Para alcançar o ensino desses novos enfoques, tem havido, por parte dos Ministérios e Secretarias de Saúde e Educação, um maior empenho e entrosamento na criação de programas especiais voltados à comunidade na modalidade multiprofissional, enfatizando a intersetorialidade e a transversalidade.
Com isso, o trabalho em saúde torna-se campo da atuação conjunta de diferentes profissões, cada uma delas com paradigmas, experiências pessoais e laborais específicas (SCHERER, 2006).
Instrumentalizar-se para lidar com esse universo diversificado é um desafio que os trabalhadores do Sistema Único de Saúde estão enfrentando e, gradativa e lentamente, vencendo.
A enfermagem caminha nesse sentido sob a influência da história, sobre as mudanças e conquistas da sociedade brasileira, passando por importantes transformações evidenciadas por alguns fatores, tais como:
Voltando aos anos 1970, retomamos o trabalho intensivo da Prof. Dra. Wanda Horta, que escreveu os primeiros estudos sobre o Processo de Enfermagem e sobre a Sistematização da Assistência de Enfermagem.

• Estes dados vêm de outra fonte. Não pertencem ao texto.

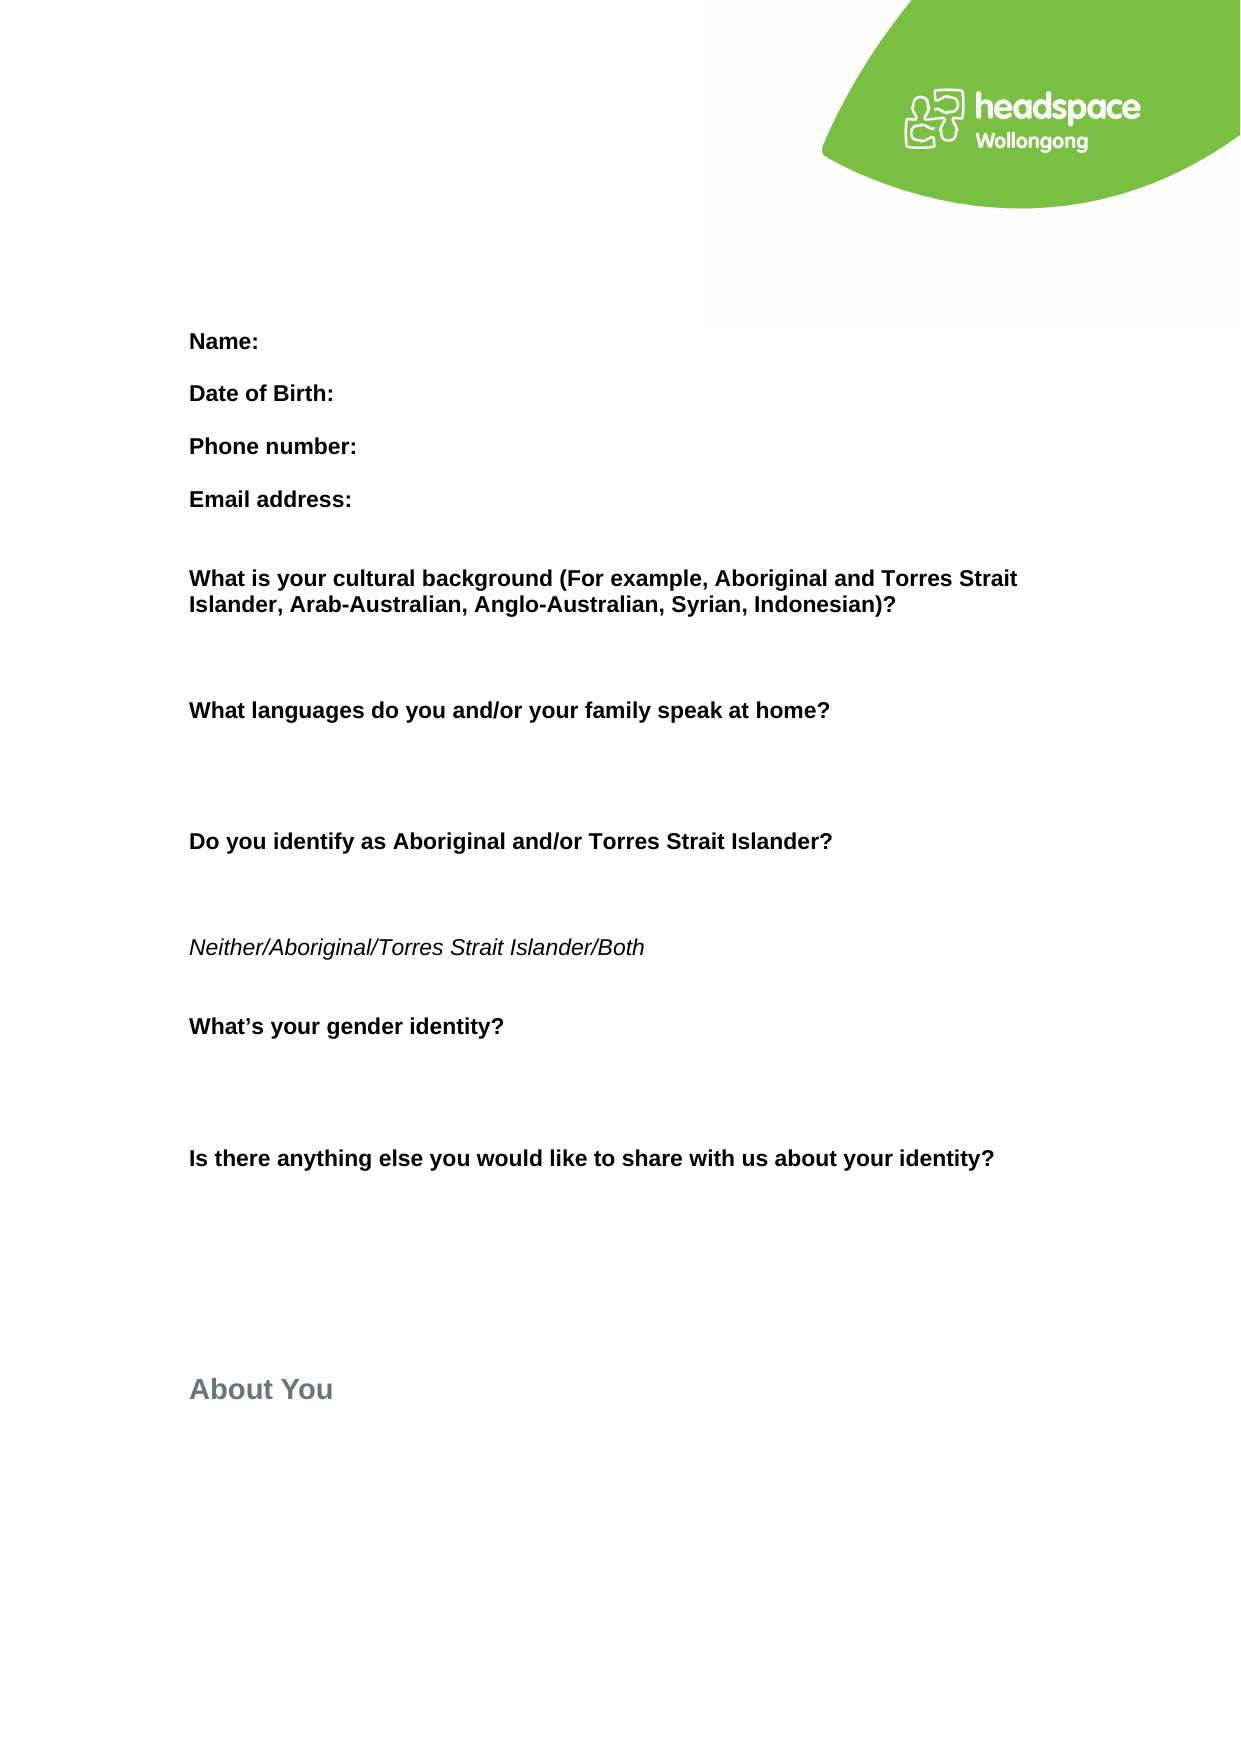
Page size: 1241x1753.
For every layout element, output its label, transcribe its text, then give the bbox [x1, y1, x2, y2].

text What is your cultural background (For example, Aboriginal and Torres Strait Islander, Arab-Australian, Anglo-Australian, Syrian, Indonesian)? [189, 565, 1098, 617]
text Name: [189, 328, 1098, 354]
text Date of Birth: [189, 380, 1098, 407]
text Email address: [189, 486, 1098, 512]
text Neither/Aboriginal/Torres Strait Islander/Both [189, 934, 1098, 960]
text What languages do you and/or your family speak at home? [189, 697, 1098, 723]
text Do you identify as Aboriginal and/or Torres Strait Islander? [189, 828, 1098, 855]
text What’s your gender identity? [189, 1013, 1098, 1039]
text About You [189, 1372, 1098, 1406]
text Is there anything else you would like to share with us about your identity? [189, 1144, 1098, 1171]
picture [704, 0, 1241, 330]
text Phone number: [189, 433, 1098, 459]
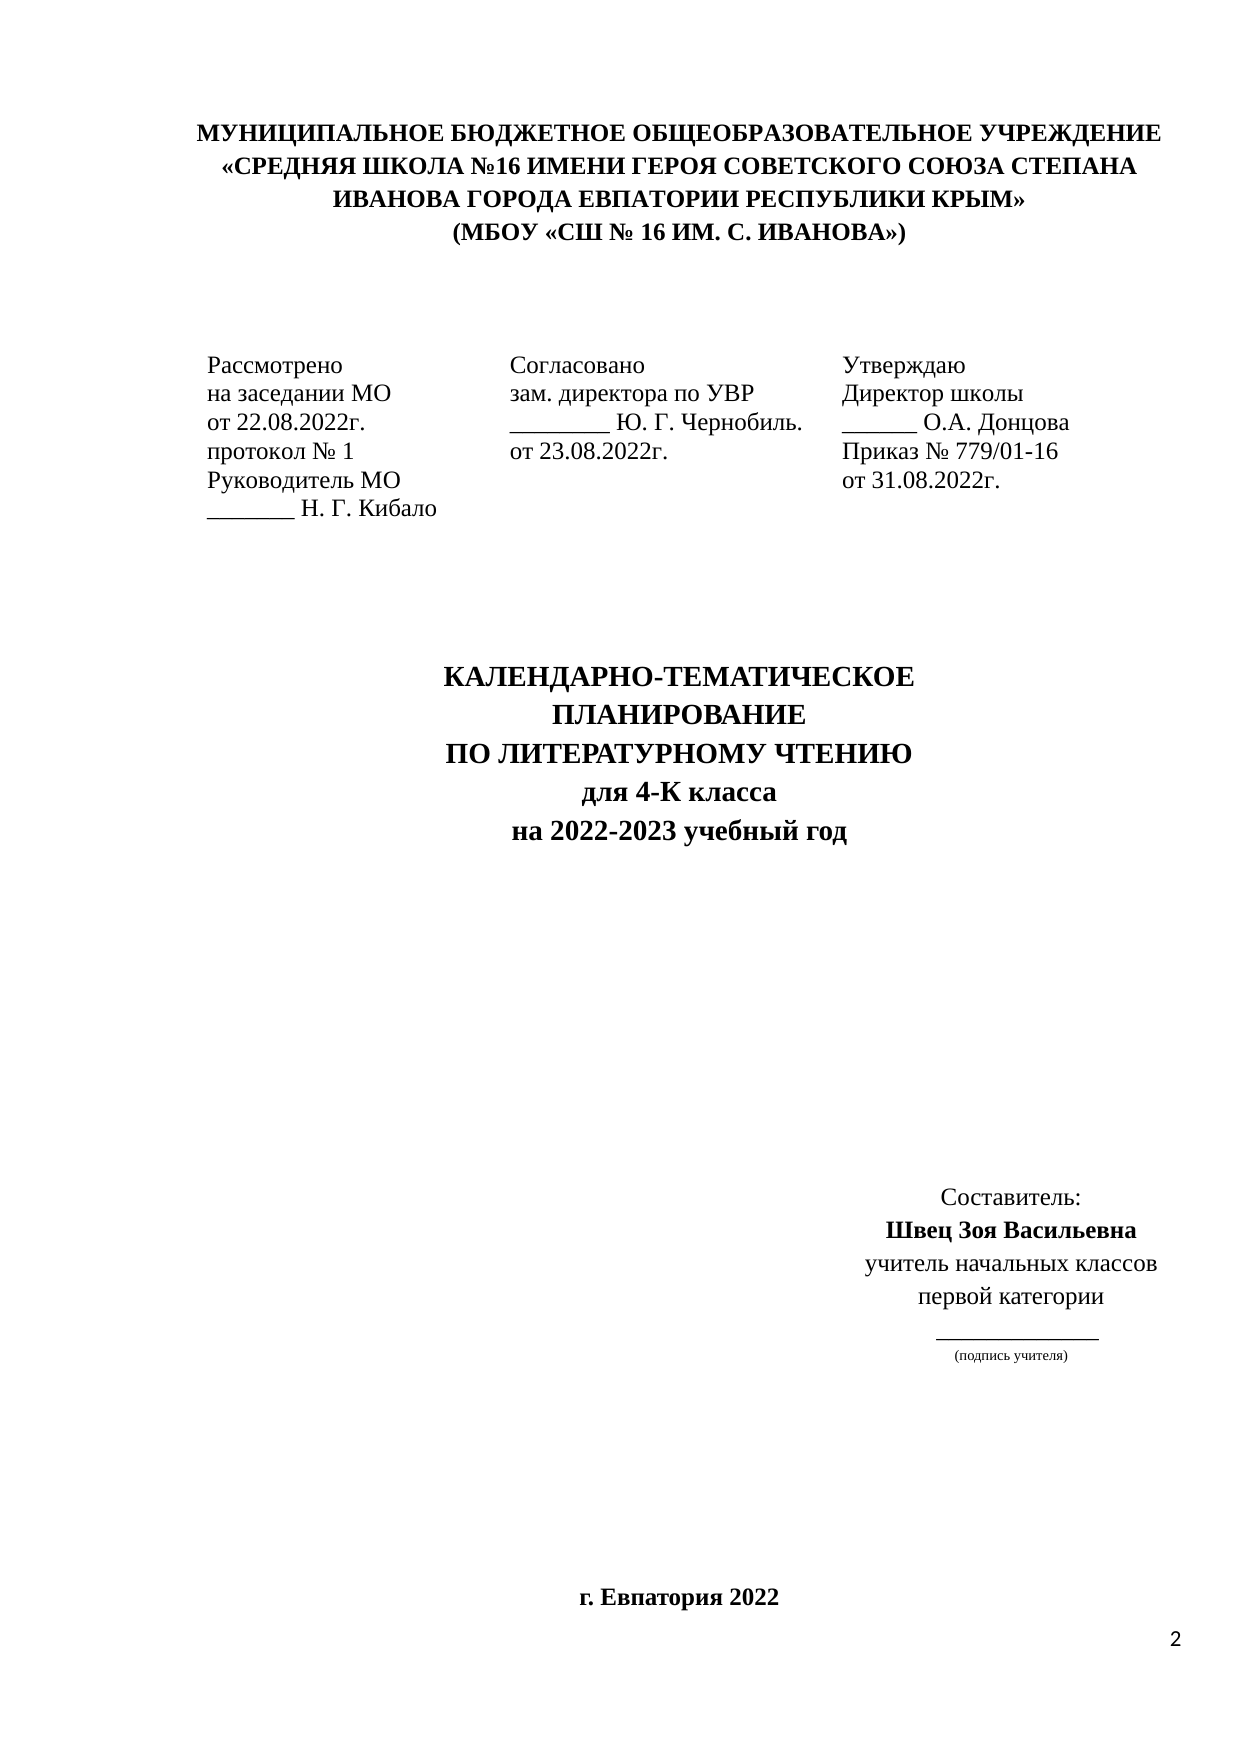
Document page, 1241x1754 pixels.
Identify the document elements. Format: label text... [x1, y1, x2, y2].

text ПЛАНИРОВАНИЕ [177, 697, 1181, 731]
table_header Рассмотрено на заседании МО от 22.08.2022г. протокол № 1 Руководитель МО _______ Н. Г. Кибало [166, 350, 498, 551]
text Швец Зоя Васильевна [767, 1215, 1181, 1244]
text ПО ЛИТЕРАТУРНОМУ ЧТЕНИЮ [177, 736, 1181, 769]
table_header Согласовано зам. директора по УВР ________ Ю. Г. Чернобиль. от 23.08.2022г. [498, 350, 831, 551]
text Составитель: [767, 1182, 1181, 1211]
table_header Утверждаю Директор школы ______ О.А. Донцова Приказ № 779/01-16 от 31.08.2022г. [831, 350, 1163, 551]
text для 4-К класса [177, 774, 1181, 808]
text на 2022-2023 учебный год [177, 813, 1181, 846]
text _____________ [841, 1314, 1181, 1343]
text МУНИЦИПАЛЬНОЕ БЮДЖЕТНОЕ ОБЩЕОБРАЗОВАТЕЛЬНОЕ УЧРЕЖДЕНИЕ «СРЕДНЯЯ ШКОЛА №16 ИМЕНИ ГЕРОЯ СОВЕТСКОГО СОЮЗА СТЕПАНА ИВАНОВА ГОРОДА ЕВПАТОРИИ РЕСПУБЛИКИ КРЫМ» [177, 118, 1181, 213]
text первой категории [767, 1281, 1181, 1310]
text учитель начальных классов [767, 1248, 1181, 1277]
text КАЛЕНДАРНО-ТЕМАТИЧЕСКОЕ [177, 659, 1181, 692]
text (подпись учителя) [767, 1347, 1181, 1364]
text (МБОУ «СШ № 16 ИМ. С. ИВАНОВА») [177, 217, 1181, 246]
text г. Евпатория 2022 [177, 1582, 1181, 1611]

Desses primeiros trabalhos, pode-se afirmar que a base científica do pensar e do fazer do enfermeiro estava lançada, propiciando à categoria profissional maior visibilidade ao desempenho do seu papel. Nesse momento, então, havia a preocupação de avanços na Enfermagem para acompanhar as mudanças rápidas da tecnologia.
Na continuação dessa explanação, na linha do tempo, chegamos em 1975 com a criação do Conselho Federal de Enfermagem, responsável pelo exercício do enfermeiro, do técnico em enfermagem e do auxiliar de enfermagem no território brasileiro.
A partir da promulgação da Lei do Exercício Profissional (LEP) no 7498/86 e do Decreto no 94406/87, que corresponderia à "carta magna'' para o exercício do enfermeiro, definem-se as competências, os deveres e as obrigações dos profissionais de enfermagem, especificando cada nível de responsabilidade.
Nessa mesma época (1986), foi realizada a 8ª Conferência de Saúde em Brasília, que definia novos enfoques e modelos nas práticas de saúde. A Enfermagem, que já tinha sua prática assegurada pela LEP, vem aperfeiçoando cada vez mais seus estudos na aplicação do exercício da assistência, ensino e pesquisa, e, hoje, o enfermeiro se empenha em discutir o seu papel clínico na Enfermagem.
Como integrante das equipes de saúde da ESF, o enfermeiro é norteado por processos, atribuições específicas e compartilhadas que orientam sua prática nesse cenário. Ele atua de forma cooperativa e complementar com os demais membros das equipes, em uma relação recíproca entre as intervenções técnicas específicas e/ou compartilhadas, pautadas em Políticas de Saúde, Leis do Exercício Profissional (LEP), portarias ministeriais e municipais.
Para fins deste estudo, reduzimos esse leque de atuação à gestão da prática clínica do enfermeiro na ESF, considerando aspectos relevantes de sua interface com o cliente do serviço e as inter-relações com a família, a equipe e a comunidade.